Angela, que militou no CPUSA, escreveu texto em homenagem ao centenário da legenda
 
Camaradas,
Me junto a vocês na celebração do Partido Comunista dos EUA e sua história de cem anos de lutas militantes pela democracia da classe trabalhadora, por justiça racial, de gênero e ambiental, e pelo socialismo, que é o único futuro viável para o nosso país e para o planeta. Tenho orgulho de ter passado muitos de meus anos de formação nessa organização e de ter me beneficiado de sua presença pioneira e liderança nas lutas antirracistas e trabalhistas.
Depois de tentativas persistentes de obscurecer o papel histórico do Partido e de organizações como o Southern Negro Youth Congress (SNYC) na organização de trabalhadores industriais, meeiros e agricultores arrendatários no Sul, está se tornando cada vez mais claro que esse trabalho contribuiu para criar um terreno político sobre o qual as lutas contra a segregação das leis “Jim Crow” eventualmente vicejariam. Acadêmicos jovens que se livraram das influências continuadas do Macarthismo, estão agora descobrindo as contribuições inestimáveis dos Comunistas.

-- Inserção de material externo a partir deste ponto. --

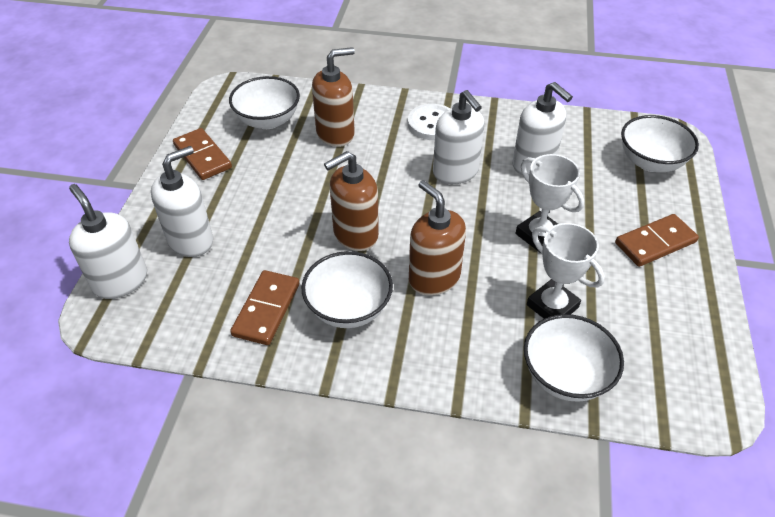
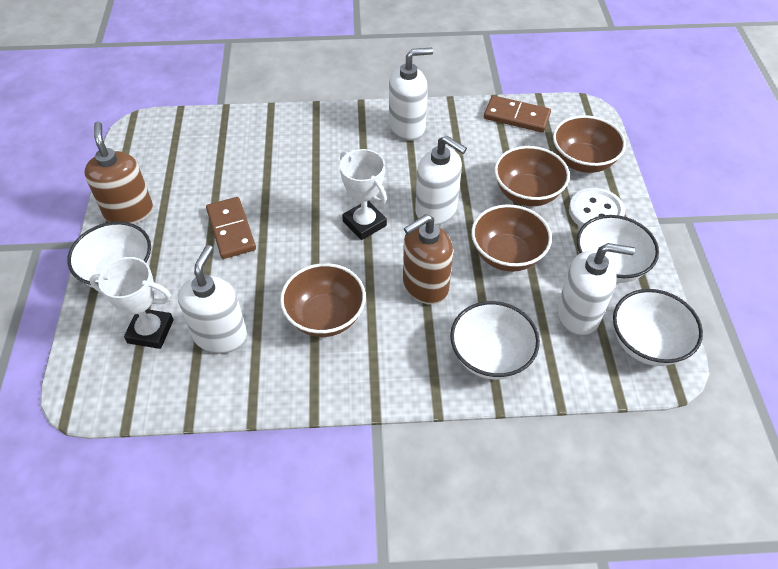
brown bowl: none = 0 -> [280,263,366,337] [471,204,552,272] [494,146,570,206] [553,115,626,173] = 4
brown domino: [173,128,232,180] [230,270,299,345] [615,214,699,267] = 3 -> [206,197,256,259] [484,95,551,132] = 2
brown soap dispenser: [312,47,355,147] [324,151,379,251] [409,180,466,296] = 3 -> [84,122,153,224] [403,214,453,304] = 2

Tendo visitado o túmulo de Claudia Jones¹ – imediatamente adjacente ao de Karl Marx – no Cemitério de Highgate, em Londres, fico especialmente feliz que suas ideias foram agora incorporadas a muitas histórias do feminismo negro estadunidense. O ensaio An End to the Neglect of the Problems of the Negro Woman [Um Fim à Negligência em Relação aos Problemas da Mulher Negra], escrito em agosto de 1948 e publicado originalmente na revista Political Affairs no ano seguinte, agora aparece em muitas antologias e é considerado um texto histórico fundador.² Há muitos outros exemplos – incluindo a impressionante entrevista de Esther Cooper Jackson, que agora está com 103 anos, e que na época era uma liderança do SNYC, em um filme recente sobre o estupro coletivo de Recy Taylor em Abbeville, no Alabama, em 1944.³
Este é um momento perigoso – sindicatos estão sob ataque, investidas racistas e violência antissemita estão crescendo, candidatos de ultradireita conquistaram o poder nos EUA, no Brasil, nas Filipinas, em Israel e em outros países. Ao mesmo tempo, há uma crescente oposição à supremacia branca, à violência policial, à misoginia e à acumulação capitalista de riqueza no mundo. Com sua história de um século de luta, o Partido Comunista está bem-posicionado para oferecer expertise, experiência e análises marxistas que ajudarão os movimentos de resistência a crescerem e se desenvolverem. O mínimo do mínimo que precisamos fazer é derrotar a gestão Trump em 2020! Desejo a vocês sucesso nas deliberações da convenção.
Em solidariedade,
Angela Y. Davis
NOTAS
(1) Claudia Jones (1915-1964) foi uma importante feminista negra filiada ao Partido Comunista dos EUA – e uma das pioneiras a tematizar a tripla opressão (de raça, classe e gênero) sob uma ótica marxista. Presa e posteriormente deportada do país por conta de sua atuação política, passou a residir no Reino Unido, em 1955, onde veio a fundar o primeiro grande jornal negro da Inglaterra, o West Indian Gazette. Angela Davis encerra o capítulo sobre “Mulheres Comunistas”, em seu Mulheres, Raça e Classe, com um perfil dedicado à trajetória e ao pensamento de Claudia Jones.
(2) Há uma tradução para o português, feita por Edilza Sotero, deste artigo de Claudia Jones, publicado na Revista Estudos Feministas, vol. 25 no. 3, Florianópolis Sept./Dec. 2017, com o título “Um fim à negligência em relação aos problemas da mulher negra!”.
(3) A autora refere-se ao documentário The Rape of Recy Taylor (2018), escrito e dirigido por Nancy Buirski, e inspirado pelo livro At The Dark End of the Street: Black Women, Rape and Resistance – A New History of the Civil Rights Movement from Rosa Parks to the Rise of Black Power, de Danielle L. McGuire.